Thursday November 19, 3pm – 4.30, Online via Zoom
National web is the idea that our online experience remains profoundly shaped by geographical, cultural, and political borders: online spaces emerge as series of country-, language-, and community-specific spheres, organized and structured by search engines, platforms, and devices used to access them. Just like diasporic collectives mobilise among those living outside their country of origin, national web is also an entity that emerges and exists in flux, through the production and circulation of culturally significant content and genres. This similarity between both entities – diasporas and national webs – make their relationship a novel object of empirical inquiry. A wealth of textual and visual data, produced in the process of mediated communication among diasporic actors, turn social media into a point of entry for studying national webs. In this talk, I explore hyperlinking behaviours among Ukrainian Canadians to map geographic, linguistic, and political boundaries of the Ukrainian national web. Shedding light on the spaces and cultures of diasporic mobilisation in the digital age, I identify distinct web spheres that mediate the Ukrainian Canadians’ relationship to their country of origin.

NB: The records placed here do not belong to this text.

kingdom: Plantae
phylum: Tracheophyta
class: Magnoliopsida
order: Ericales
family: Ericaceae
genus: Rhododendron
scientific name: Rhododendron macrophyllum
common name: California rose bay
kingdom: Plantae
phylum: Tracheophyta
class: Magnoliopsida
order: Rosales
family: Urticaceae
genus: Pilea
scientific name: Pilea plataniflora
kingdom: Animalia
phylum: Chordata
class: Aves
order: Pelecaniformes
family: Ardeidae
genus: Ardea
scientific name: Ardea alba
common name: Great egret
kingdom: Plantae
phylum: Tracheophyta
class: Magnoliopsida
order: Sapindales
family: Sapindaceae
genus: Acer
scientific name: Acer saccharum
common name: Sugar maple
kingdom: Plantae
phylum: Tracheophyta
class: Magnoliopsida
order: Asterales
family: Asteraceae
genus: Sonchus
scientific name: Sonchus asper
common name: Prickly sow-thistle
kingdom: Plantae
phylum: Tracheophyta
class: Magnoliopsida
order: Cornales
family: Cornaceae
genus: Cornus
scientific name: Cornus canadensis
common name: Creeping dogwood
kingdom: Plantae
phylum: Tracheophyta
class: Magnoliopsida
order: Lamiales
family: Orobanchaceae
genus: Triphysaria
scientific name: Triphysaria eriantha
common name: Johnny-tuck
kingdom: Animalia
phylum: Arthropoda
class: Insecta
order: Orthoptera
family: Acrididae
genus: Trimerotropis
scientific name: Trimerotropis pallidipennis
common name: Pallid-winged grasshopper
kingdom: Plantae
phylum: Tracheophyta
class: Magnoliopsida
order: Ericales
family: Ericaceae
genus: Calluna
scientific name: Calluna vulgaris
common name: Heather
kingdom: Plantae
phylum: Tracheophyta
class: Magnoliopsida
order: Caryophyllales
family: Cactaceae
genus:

Olga Boichak is a sociologist of digital media and a Lecturer in Digital Cultures at the University of Sydney. Her primary interest lies in networks, discourses, and cultures of activism in the digital age; she fuses ethnographic and computational methods to study activist collectives in the deeply mediatized contexts of war, arts, and religion. Olga holds a doctorate in social science from Syracuse University (U.S.) and has published on digitally mediated identity building, diasporic activism, state legitimacy, and algorithmic surveillance. She is currently working on a book project that explores the role of digital cultures in decolonial geopolitics in contemporary Ukraine.